A previous Taleo research study on the top 100 retailers, We’re Always Accepting Applications, showed that indeed they were usually behind in the adoption of the careers website as a medium for application. However, some use other alternatives to the traditional ineffective paper process, such as the kiosk or a terminal-like application that enables the candidates to apply. If candidates can’t even use a kiosk, we have seen digital pens and digital paper as options. Those are pens that record the writing on an application form and translate it into a computer through a docking station. If the website is not the only place to apply, all applications can still be in a digital format for you to manage effectively. Moreover, sometimes all those technologies can be reduced to a simple card directing the candidates to go to the website from home or another public Internet access point. Those have been effective with some retailers whose employees are mainly younger.
Five Years Forward?
What will the next five years bring?

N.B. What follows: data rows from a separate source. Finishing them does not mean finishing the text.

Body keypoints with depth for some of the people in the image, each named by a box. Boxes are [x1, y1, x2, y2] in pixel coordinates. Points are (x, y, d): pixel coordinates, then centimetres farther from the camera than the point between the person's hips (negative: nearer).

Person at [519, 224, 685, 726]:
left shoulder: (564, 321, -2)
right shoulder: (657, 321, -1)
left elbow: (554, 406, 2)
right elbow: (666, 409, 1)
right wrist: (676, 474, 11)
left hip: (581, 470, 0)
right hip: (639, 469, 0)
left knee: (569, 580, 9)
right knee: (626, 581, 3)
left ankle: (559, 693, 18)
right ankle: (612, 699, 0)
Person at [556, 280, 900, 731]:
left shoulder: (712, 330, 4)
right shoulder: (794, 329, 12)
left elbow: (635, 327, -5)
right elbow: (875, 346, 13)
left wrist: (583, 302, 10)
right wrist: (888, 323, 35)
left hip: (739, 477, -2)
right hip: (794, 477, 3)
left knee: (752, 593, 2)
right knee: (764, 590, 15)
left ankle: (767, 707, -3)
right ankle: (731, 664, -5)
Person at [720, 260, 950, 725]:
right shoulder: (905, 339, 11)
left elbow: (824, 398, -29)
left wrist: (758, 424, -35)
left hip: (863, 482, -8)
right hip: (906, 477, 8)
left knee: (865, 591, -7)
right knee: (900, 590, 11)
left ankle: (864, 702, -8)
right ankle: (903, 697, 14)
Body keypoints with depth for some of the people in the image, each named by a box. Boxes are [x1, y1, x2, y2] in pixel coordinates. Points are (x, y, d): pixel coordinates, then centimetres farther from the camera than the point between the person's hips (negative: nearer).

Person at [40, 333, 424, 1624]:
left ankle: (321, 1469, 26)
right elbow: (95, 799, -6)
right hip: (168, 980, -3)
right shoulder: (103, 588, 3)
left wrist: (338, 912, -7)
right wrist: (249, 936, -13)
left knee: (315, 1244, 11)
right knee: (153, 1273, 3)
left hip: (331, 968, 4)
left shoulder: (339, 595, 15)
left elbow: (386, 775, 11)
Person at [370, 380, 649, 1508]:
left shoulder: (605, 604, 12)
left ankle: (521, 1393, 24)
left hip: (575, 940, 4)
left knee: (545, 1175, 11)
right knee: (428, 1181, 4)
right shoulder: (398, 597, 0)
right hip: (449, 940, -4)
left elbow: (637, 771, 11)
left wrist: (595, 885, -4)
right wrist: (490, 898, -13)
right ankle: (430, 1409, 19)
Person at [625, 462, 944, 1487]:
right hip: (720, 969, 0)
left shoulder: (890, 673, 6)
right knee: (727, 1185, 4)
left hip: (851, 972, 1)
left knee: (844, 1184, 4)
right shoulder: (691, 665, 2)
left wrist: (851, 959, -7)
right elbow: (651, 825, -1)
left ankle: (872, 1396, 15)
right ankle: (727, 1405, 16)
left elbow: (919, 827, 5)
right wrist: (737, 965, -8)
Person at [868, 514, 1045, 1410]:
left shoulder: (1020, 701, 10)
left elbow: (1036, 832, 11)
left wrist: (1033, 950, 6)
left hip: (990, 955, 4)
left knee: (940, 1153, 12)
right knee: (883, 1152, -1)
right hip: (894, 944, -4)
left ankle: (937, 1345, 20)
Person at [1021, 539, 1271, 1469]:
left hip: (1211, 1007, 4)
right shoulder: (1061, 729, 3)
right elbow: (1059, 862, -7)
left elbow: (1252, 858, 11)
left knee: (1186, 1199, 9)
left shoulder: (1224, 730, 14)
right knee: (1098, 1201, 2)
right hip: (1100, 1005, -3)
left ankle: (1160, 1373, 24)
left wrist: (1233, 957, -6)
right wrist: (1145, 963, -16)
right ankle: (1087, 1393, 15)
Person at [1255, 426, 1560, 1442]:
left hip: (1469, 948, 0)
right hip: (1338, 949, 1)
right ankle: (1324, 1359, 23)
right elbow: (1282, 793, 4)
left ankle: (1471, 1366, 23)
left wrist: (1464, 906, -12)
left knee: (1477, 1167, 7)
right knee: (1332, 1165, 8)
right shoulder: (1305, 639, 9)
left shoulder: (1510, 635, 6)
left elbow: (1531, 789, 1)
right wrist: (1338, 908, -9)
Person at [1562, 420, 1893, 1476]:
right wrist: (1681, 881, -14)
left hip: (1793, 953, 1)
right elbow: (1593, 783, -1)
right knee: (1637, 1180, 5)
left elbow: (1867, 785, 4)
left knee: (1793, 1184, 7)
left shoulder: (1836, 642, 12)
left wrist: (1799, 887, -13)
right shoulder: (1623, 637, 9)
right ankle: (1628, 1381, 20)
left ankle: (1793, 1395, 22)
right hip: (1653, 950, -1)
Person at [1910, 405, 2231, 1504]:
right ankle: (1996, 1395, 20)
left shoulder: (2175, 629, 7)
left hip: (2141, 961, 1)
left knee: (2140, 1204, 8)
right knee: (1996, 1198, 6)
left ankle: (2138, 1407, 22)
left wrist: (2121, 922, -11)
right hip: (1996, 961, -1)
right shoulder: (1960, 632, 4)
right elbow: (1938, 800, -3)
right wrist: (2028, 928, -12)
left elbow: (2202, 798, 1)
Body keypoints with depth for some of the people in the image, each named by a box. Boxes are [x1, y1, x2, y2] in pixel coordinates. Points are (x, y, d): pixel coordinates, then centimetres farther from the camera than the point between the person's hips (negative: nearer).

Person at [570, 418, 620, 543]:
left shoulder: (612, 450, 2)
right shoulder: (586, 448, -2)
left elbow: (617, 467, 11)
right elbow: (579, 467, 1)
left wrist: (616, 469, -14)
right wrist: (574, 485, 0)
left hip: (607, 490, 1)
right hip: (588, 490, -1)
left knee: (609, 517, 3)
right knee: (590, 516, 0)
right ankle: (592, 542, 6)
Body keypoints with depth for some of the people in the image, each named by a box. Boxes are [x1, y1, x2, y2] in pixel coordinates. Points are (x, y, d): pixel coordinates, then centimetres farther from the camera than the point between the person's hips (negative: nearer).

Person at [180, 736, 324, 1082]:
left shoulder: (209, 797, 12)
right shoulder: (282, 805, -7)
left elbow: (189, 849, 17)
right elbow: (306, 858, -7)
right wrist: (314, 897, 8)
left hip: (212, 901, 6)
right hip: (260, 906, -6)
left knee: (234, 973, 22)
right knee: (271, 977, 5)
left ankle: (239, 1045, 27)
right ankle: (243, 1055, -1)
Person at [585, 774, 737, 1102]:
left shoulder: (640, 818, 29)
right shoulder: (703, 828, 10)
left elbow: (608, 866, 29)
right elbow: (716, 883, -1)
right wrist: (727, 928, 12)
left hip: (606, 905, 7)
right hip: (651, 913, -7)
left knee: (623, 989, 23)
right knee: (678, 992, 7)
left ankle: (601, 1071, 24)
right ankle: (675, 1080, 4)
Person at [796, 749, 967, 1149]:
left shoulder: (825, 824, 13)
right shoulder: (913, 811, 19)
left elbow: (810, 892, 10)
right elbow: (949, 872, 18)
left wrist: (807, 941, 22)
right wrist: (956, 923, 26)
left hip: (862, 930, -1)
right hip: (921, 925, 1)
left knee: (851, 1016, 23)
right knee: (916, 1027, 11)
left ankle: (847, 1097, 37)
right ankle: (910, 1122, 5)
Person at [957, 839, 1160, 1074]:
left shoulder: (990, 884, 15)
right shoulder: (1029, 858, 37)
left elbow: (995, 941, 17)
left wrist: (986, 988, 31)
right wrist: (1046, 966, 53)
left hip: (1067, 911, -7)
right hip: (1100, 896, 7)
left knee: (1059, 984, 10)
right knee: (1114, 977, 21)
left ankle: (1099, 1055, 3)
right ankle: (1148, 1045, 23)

The trend in the Fortune 500 to an entirely digital recruiting process is evident when one considers the number of companies for which the online channel is now the only way to express interest in a job position posted to the careers website. The goal of digital recruiting is to transform the recruiting process into a paperless, consistent business process. The Internet represents a revolution in talent management not so much because it is the single largest source of candidates ever, but because the information stream coming from that source has the potential to be put into a uniform electronic format. Many companies are posting notes like this one from Merck:
|Figure 2. Statement from Merck|
The benefits to a corporation of online response derive from the efficiencies accrued from the digital formatting of candidate information. In short, the conventional resume format will disappear within five years as a means to manage talent. The resume will transform into a biography, often online, that will serve as an introduction. As Fortune 500 corporations became more fluent in capturing candidate qualifications in a digital format and not just advertising online, the future will concentrate on competency profiling and data mining refinement. To accomplish this, the basic requirement is the format of the candidate information and the platform and database in which it resides. Although digitizing the resume is a positive step towards a more efficient process, capturing candidate qualifications in a systematic and structured way powers a more effective staffing process and provides the basis for all associated talent management activities such as workforce planning and performance management.
Increasingly over the next five years, corporations will focus on key data predictors. Online applications will be combined with online assessment tools, providing a more accurate method of identifying the right candidate and driving additional value. Talent management will be viewed holistically and include talent inventory and development, talent sourcing and retention, talent monitoring, and assessment. Systems that support talent management will align with and become central to corporate goals. This evolution is made possible by the switch from analog information (paper resumes) to digital candidate applications triggered by the medium of the Internet. As a practitioner today, the key for success for the next five years is to have a system that enables the foundational platform to categorize skills, competencies, and assessment to deliver the core building blocks for an integrated talent management solution. Questions such as “How do you categorize the skills of your candidates?” or “Is there more than a questions filtering tool?” or “How do you go deeper than contextual search on resumes?” are key to making sure you won’t be obsolete soon!